→ What this task involves
The entries below contain a stretch that opens with the line containing "Version Number 1.1" and closes with the line containing "Potential acute health effects"; set down that stretch exactly, both ends included, and nothing else.
────────────────────────────────────────
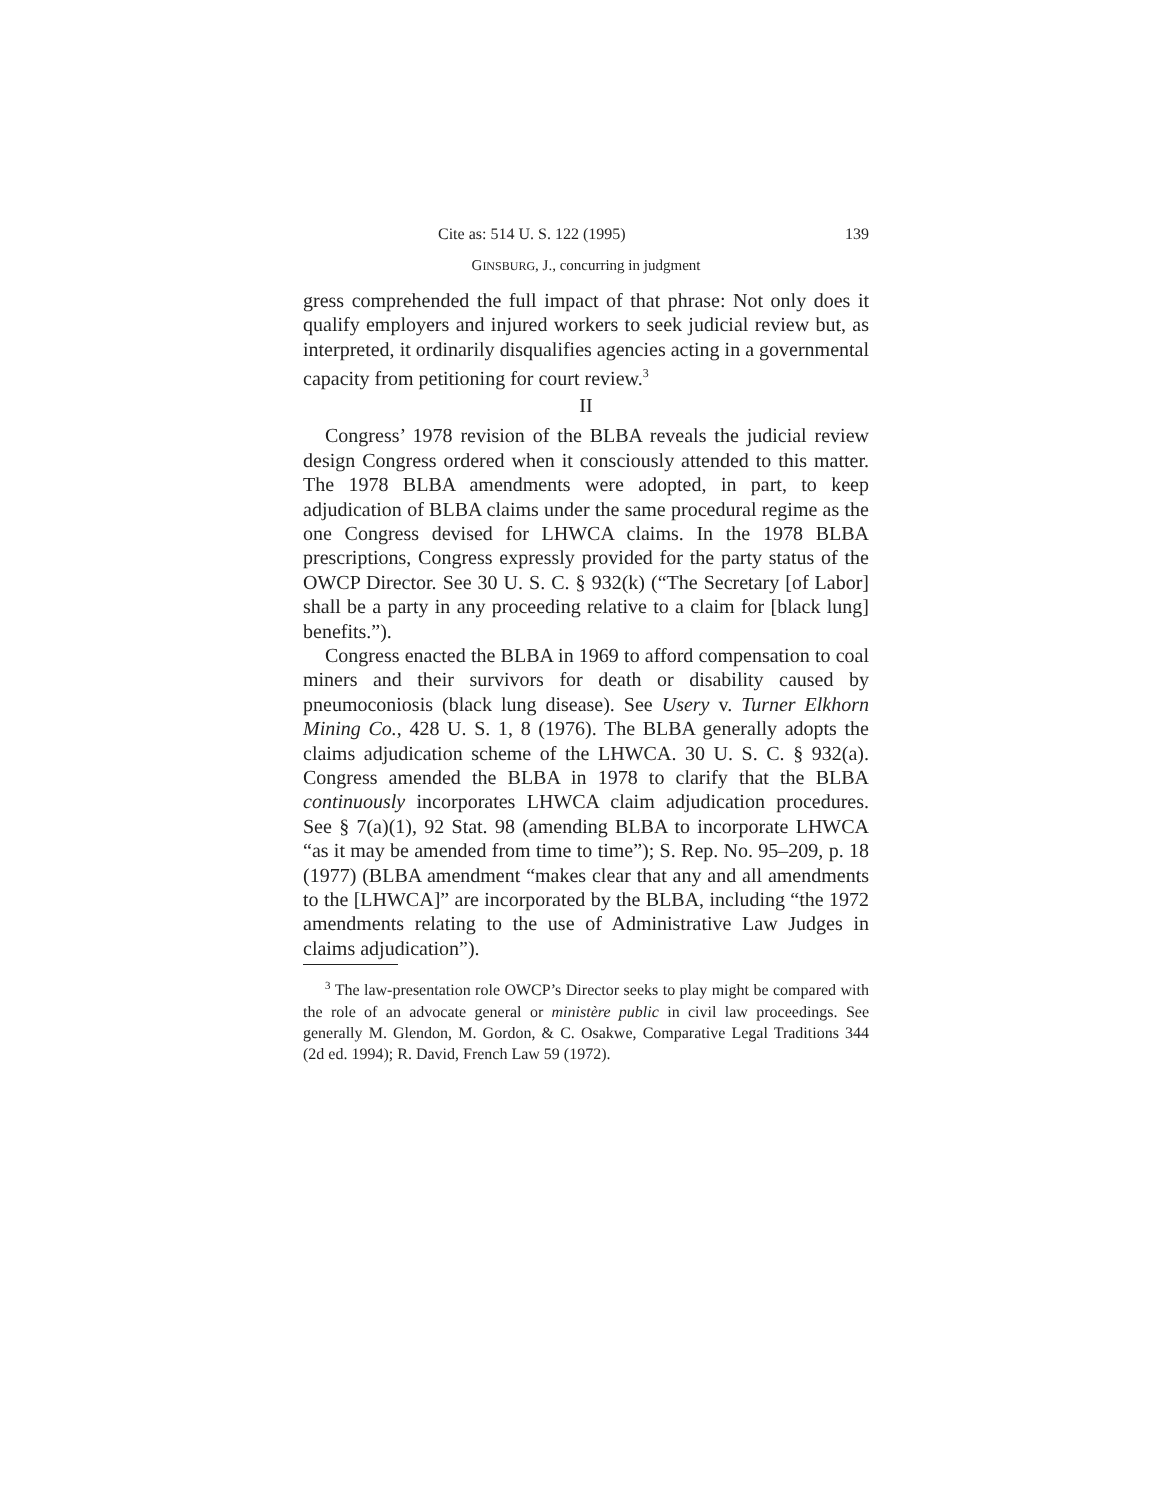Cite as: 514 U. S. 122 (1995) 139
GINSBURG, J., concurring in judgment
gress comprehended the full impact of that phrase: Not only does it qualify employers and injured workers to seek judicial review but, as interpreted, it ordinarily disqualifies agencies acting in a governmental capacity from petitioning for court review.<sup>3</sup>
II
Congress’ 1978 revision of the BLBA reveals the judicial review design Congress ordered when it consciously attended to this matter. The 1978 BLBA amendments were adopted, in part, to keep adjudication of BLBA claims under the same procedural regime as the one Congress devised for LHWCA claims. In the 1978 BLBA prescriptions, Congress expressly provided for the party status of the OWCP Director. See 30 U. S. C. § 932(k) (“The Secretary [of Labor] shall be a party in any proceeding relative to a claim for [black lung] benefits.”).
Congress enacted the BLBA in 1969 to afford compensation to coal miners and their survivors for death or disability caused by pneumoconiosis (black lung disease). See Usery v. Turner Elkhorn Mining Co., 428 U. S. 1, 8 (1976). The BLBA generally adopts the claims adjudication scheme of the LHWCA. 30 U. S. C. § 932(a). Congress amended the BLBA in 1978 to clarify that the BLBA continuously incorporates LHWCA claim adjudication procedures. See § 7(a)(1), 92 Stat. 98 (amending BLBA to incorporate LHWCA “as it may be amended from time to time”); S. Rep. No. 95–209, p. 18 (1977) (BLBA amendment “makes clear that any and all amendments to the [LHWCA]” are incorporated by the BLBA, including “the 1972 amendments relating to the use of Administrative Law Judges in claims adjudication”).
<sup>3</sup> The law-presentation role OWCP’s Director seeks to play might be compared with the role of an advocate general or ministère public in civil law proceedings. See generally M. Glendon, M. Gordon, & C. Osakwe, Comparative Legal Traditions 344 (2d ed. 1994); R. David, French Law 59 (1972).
────────────────────────────────────────
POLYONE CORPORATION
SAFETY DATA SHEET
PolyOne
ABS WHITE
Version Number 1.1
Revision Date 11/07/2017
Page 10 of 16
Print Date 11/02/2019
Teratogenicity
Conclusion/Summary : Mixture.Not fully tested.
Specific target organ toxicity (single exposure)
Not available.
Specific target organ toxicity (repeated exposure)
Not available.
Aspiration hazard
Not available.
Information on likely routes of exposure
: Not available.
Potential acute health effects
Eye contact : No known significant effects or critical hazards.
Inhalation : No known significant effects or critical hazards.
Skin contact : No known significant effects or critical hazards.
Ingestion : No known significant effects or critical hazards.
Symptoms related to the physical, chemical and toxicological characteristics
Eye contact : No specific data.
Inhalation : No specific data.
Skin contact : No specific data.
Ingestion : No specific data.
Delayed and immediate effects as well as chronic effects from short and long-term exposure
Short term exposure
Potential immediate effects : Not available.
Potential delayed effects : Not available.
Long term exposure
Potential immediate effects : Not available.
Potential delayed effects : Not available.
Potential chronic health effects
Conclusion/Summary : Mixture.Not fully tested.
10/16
────────────────────────────────────────
→ Result for this task
Version Number 1.1
Revision Date 11/07/2017
Page 10 of 16
Print Date 11/02/2019
Teratogenicity
Conclusion/Summary : Mixture.Not fully tested.
Specific target organ toxicity (single exposure)
Not available.
Specific target organ toxicity (repeated exposure)
Not available.
Aspiration hazard
Not available.
Information on likely routes of exposure
: Not available.
Potential acute health effects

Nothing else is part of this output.